From that association grew their vision to share Father Tolton’s examples with parishes that hunger for spiritual renewal and growth. Subsequently, they developed the pilot programs that now provide the foundation for the new center.
That need became evident when six historically black Chicago parishes merged into one after COVID-19 restrictions worsened the already declining Mass attendance. The new center aims to show parishes how they can avoid merging again and thrive spiritually on their own, Father Jordan said.
“That was Tolton’s legacy,” he added.
He described how Father Tolton started St. Augustine’s Mission Society for black Catholics who were allowed to meet in the basement of St. Mary’s church. But he wasn’t content to stop there.
“He said, ‘We’re going to flourish and rise up out of this basement,’ and that is exactly what they did,” Father Jordan said.
The result was St.
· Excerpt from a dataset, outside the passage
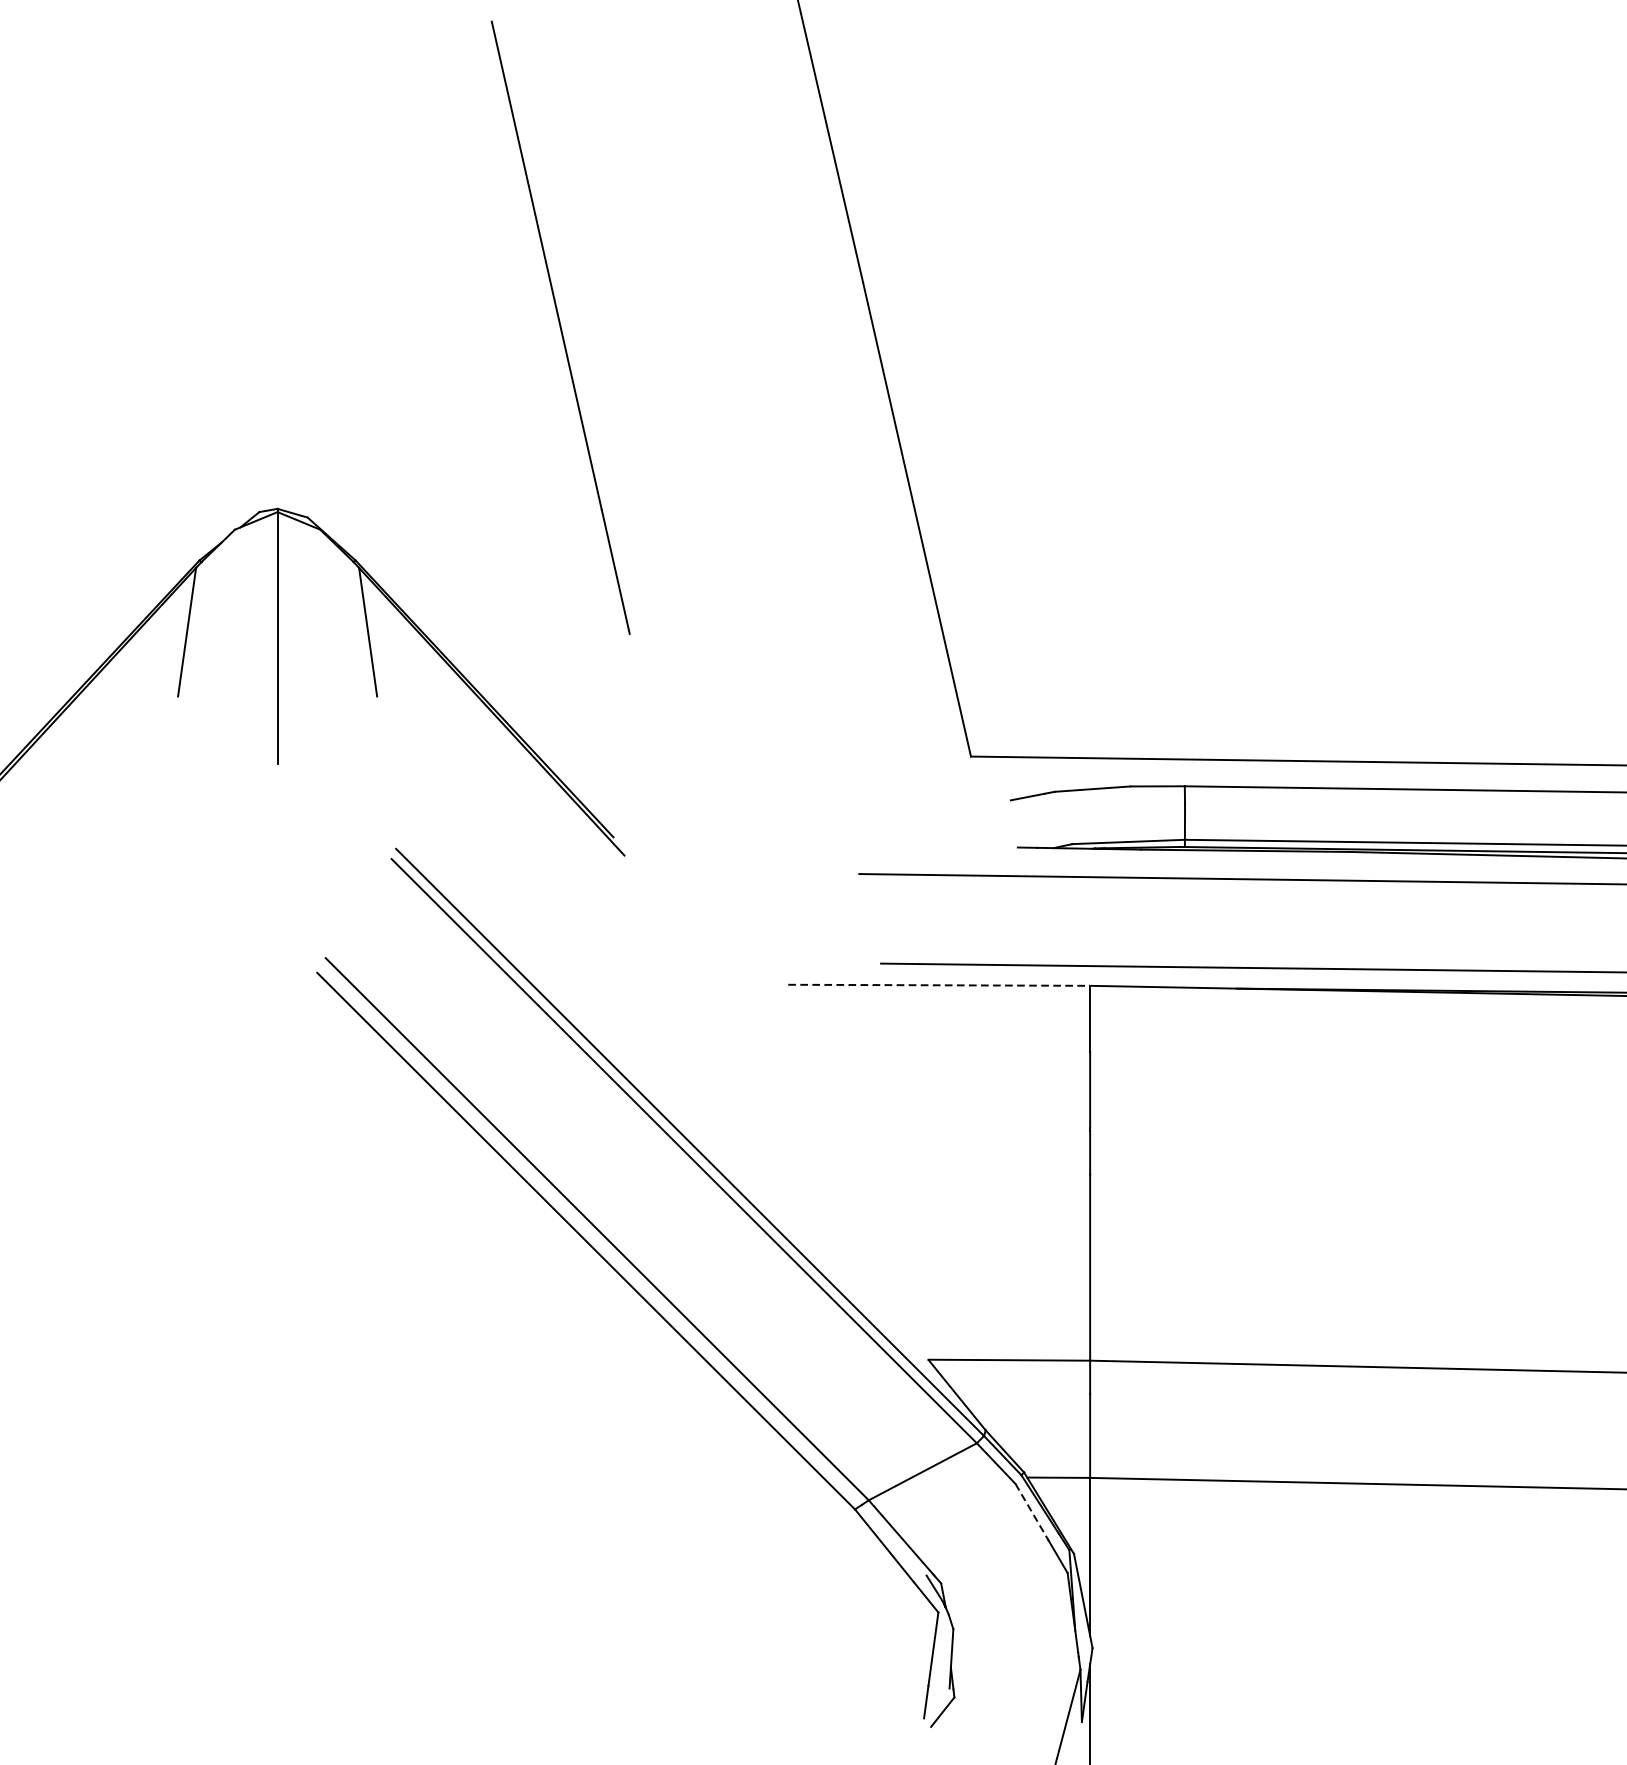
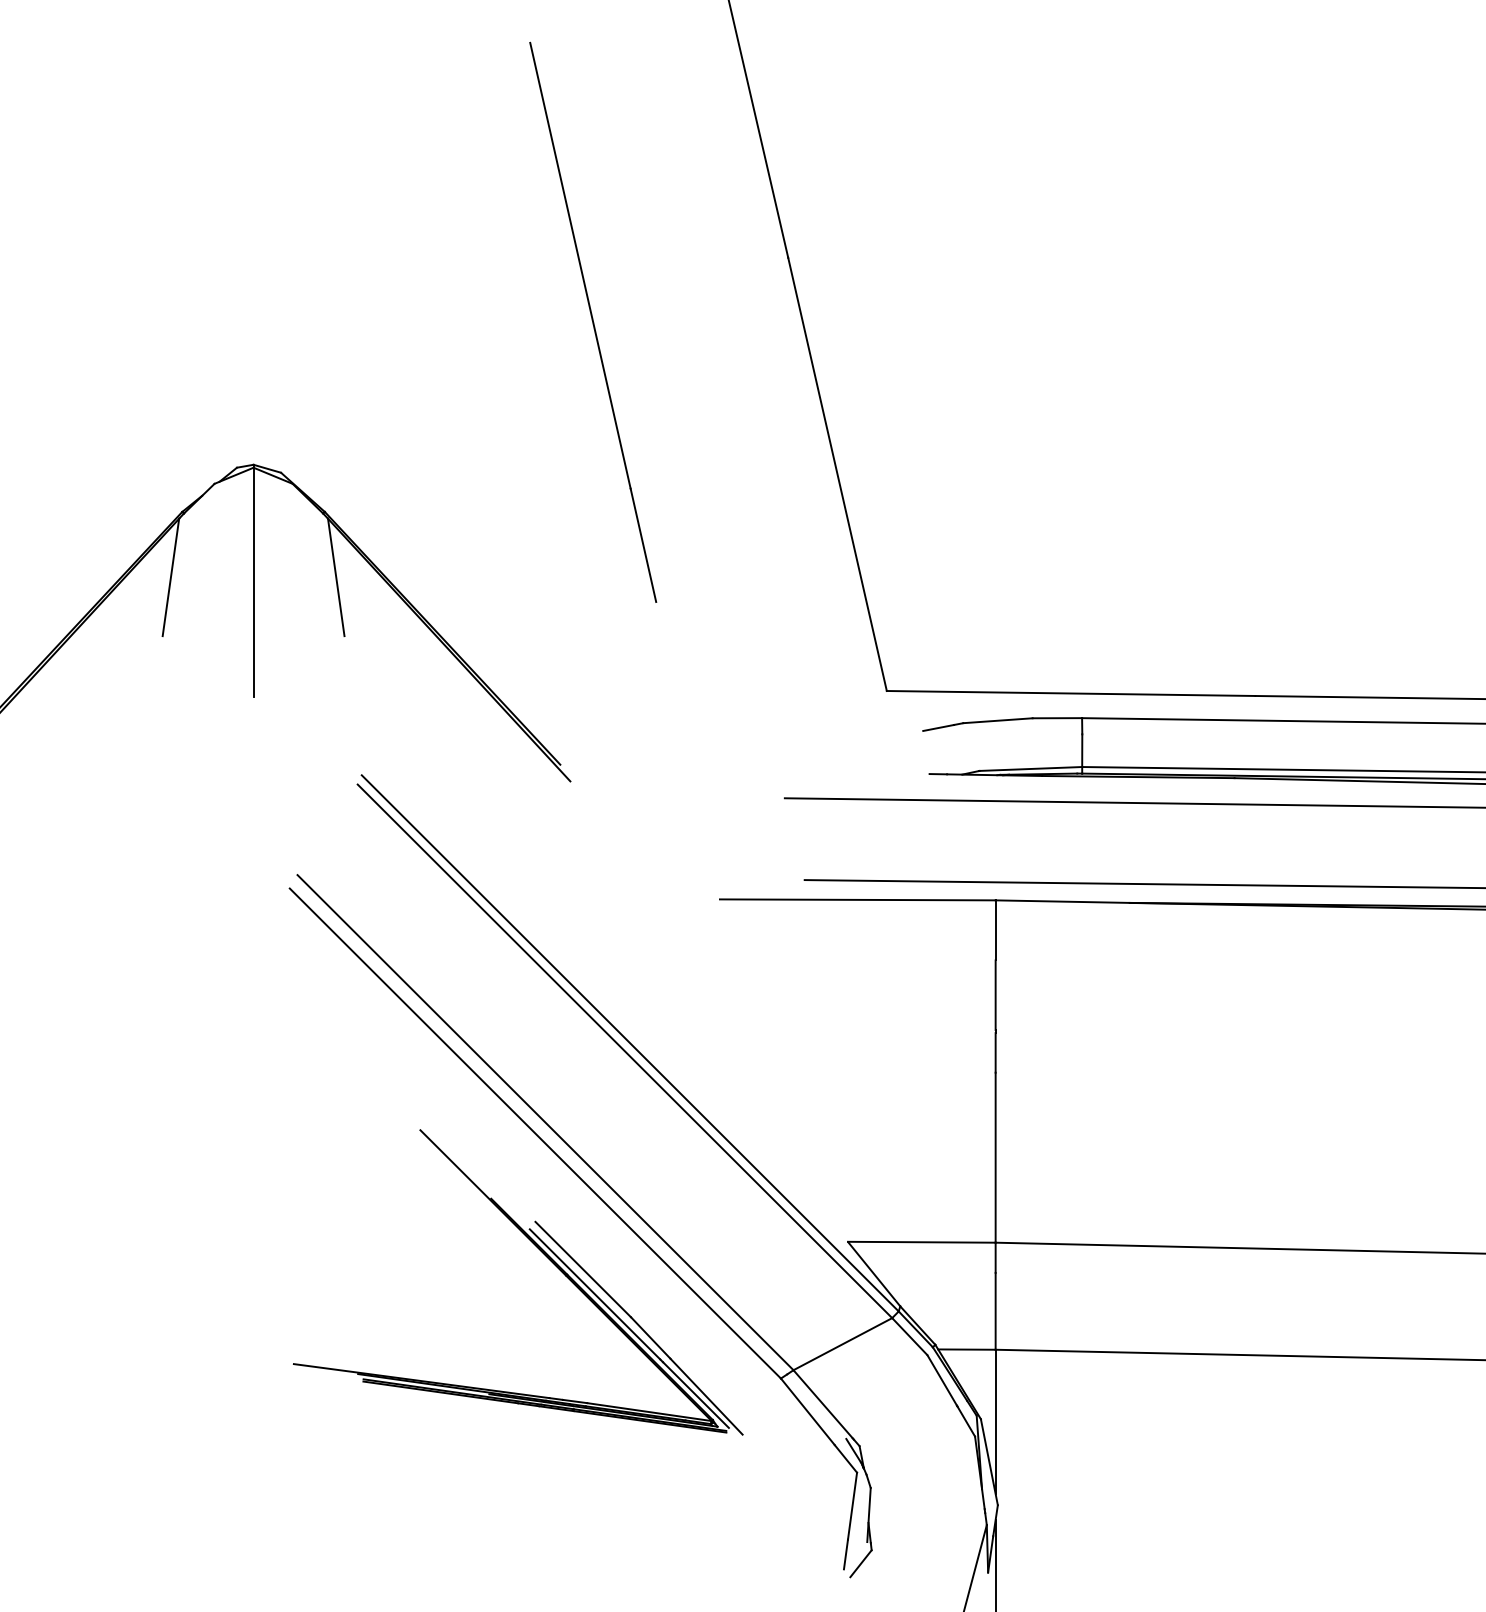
line: (561, 326) -> (593, 321), moved
line: (938, 984) -> (857, 899), dashed -> solid
part: (596, 1374) -> (544, 1255), added
line: (1031, 1511) -> (942, 1380), dashed -> solid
Monica’s Catholic Church and its congregation of people from diverse cultures and economic backgrounds.
“They had the first multicultural church in Chicago,” Father Jordan said. “It existed before the word ‘multicultural’ was ever spelled out.
“Now, if that is not flourishing, I don’t know what is.”
Father Jordan is friends with Father Alonzo Cox, coordinator of the Vicariate of Black Catholic Concerns for the Diocese of Brooklyn. In 2018, Father Cox helped bring a live theatre production to the diocese about Father Tolton’s life.
Father Cox praised the new center, calling it a great vehicle “to help parishes look at ways they can grow in the midst of COVID.”
“I think it could really benefit a parish here in Brooklyn,” he said. “And, it doesn’t have to be a predominately African American parish to benefit from the story of Father Tolton.”
Father Jordan said the center plans to develop programming tailored to different regions in the U.S. He explained, for example, that housing is a concern for black Catholics everywhere. But in Chicago, the problem is affordable housing, and in Lafayette, dilapidated, unlivable housing is the problem.
Using the example of Father Tolton, Catholics can prayerfully seek solutions and build partnerships to achieve them. The Gospel shows the way, according to Father Jordan.
“So we each have a housing problem and a poverty problem,” he said. “But although they come in different forms, what is the same is Jesus Christ and his Gospel. It’s the same everywhere.”